It's been a busy week for me. I had given up bread-making as I lost use of my left hand and could no longer knead, but recent conversations have encouraged me to try again. The kneading did prove problematic though so I turned initially to the no kneading technique developed by Jim Lahey in New York City. I took an old recipe and modified it to work with this new (for me) process.
Then I tried using just unbleached bread flour with green olives and cracked red pepper - still using the no knead system. I like it, but no one else has had a chance yet. Stay tuned.
Two days ago I used the sourdough starter begun four days earlier.
This was not a no knead recipe, but I made four loaves of Cheddar, Apple, Thyme Sourdough Bread. It tastes great, but I am frustrated that I forgot to carve the tops of the loaves before I baked them. I'm not sure I can continue with the one-handed kneading though. It wasn't easy. Maybe I need one of those fancy mixers - the ones with that corkscrew dough attachment. Nah.

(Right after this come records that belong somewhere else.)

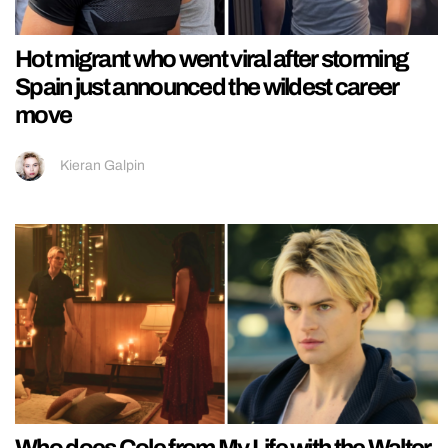
Hot migrant who went viral after storming
Spain just announced the wildest career
move
Kieran Galpin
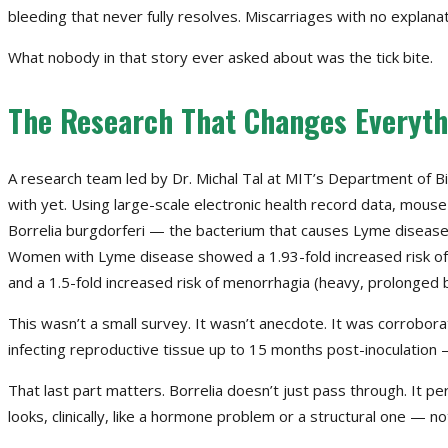
bleeding that never fully resolves. Miscarriages with no explana
What nobody in that story ever asked about was the tick bite.
The Research That Changes Everyth
A research team led by Dr. Michal Tal at MIT’s Department of Bi
with yet. Using large-scale electronic health record data, mous
Borrelia burgdorferi — the bacterium that causes Lyme disease — 
Women with Lyme disease showed a 1.93-fold increased risk of end
and a 1.5-fold increased risk of menorrhagia (heavy, prolonged 
This wasn’t a small survey. It wasn’t anecdote. It was corrobor
infecting reproductive tissue up to 15 months post-inoculation —
That last part matters. Borrelia doesn’t just pass through. It per
looks, clinically, like a hormone problem or a structural one — no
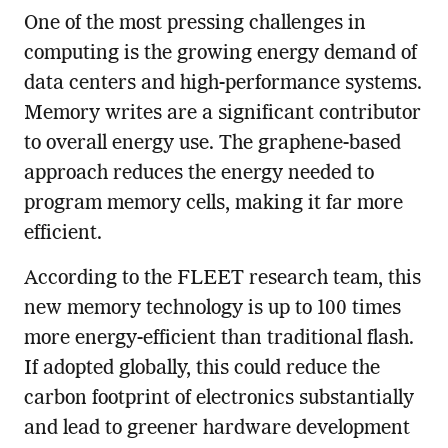
One of the most pressing challenges in
computing is the growing energy demand of
data centers and high-performance systems.
Memory writes are a significant contributor
to overall energy use. The graphene-based
approach reduces the energy needed to
program memory cells, making it far more
efficient.
According to the FLEET research team, this
new memory technology is up to 100 times
more energy-efficient than traditional flash.
If adopted globally, this could reduce the
carbon footprint of electronics substantially
and lead to greener hardware development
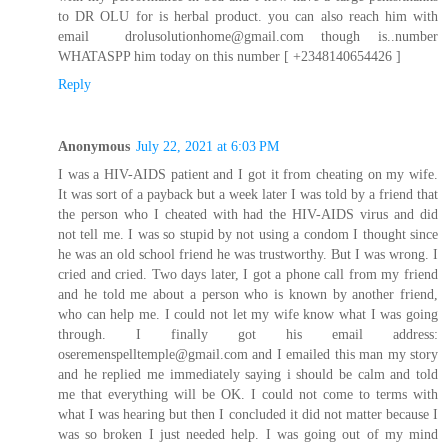
to DR OLU for is herbal product. you can also reach him with
email drolusolutionhome@gmail.com though is..number
WHATASPP him today on this number [ +2348140654426 ]
Reply
Anonymous
July 22, 2021 at 6:03 PM
I was a HIV-AIDS patient and I got it from cheating on my wife.
It was sort of a payback but a week later I was told by a friend that
the person who I cheated with had the HIV-AIDS virus and did
not tell me. I was so stupid by not using a condom I thought since
he was an old school friend he was trustworthy. But I was wrong. I
cried and cried. Two days later, I got a phone call from my friend
and he told me about a person who is known by another friend,
who can help me. I could not let my wife know what I was going
through. I finally got his email address:
oseremenspelltemple@gmail.com and I emailed this man my story
and he replied me immediately saying i should be calm and told
me that everything will be OK. I could not come to terms with
what I was hearing but then I concluded it did not matter because I
was so broken I just needed help. I was going out of my mind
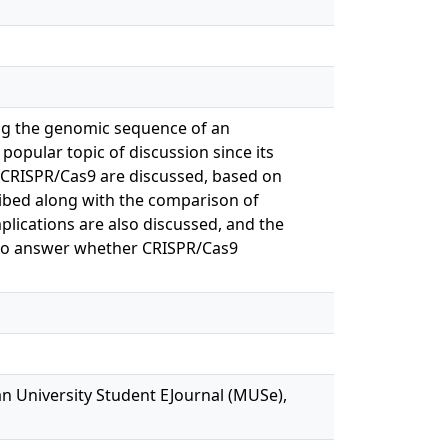
ring the genomic sequence of an
opular topic of discussion since its
of CRISPR/Cas9 are discussed, based on
cribed along with the comparison of
mplications are also discussed, and the
s to answer whether CRISPR/Cas9
n University Student EJournal (MUSe),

Nine loaves. It's been a fun week, and although free time is more limited now that spring classes have begun, I hope to continue this baking effort. I know it's good for my soul. As I wrote last week, there is something very fundamental about this. The chemistry. The connection with earth and with fire. The artistry. The continuation of something almost primal. It is at once meditative and restorative. We can all use that.
It doesn't have to be bread, by the way - as symbolic as that is. Find something you once enjoyed. Make time to re-embrace it. The pleasure that will emerge will make you a happier and most likely a better person.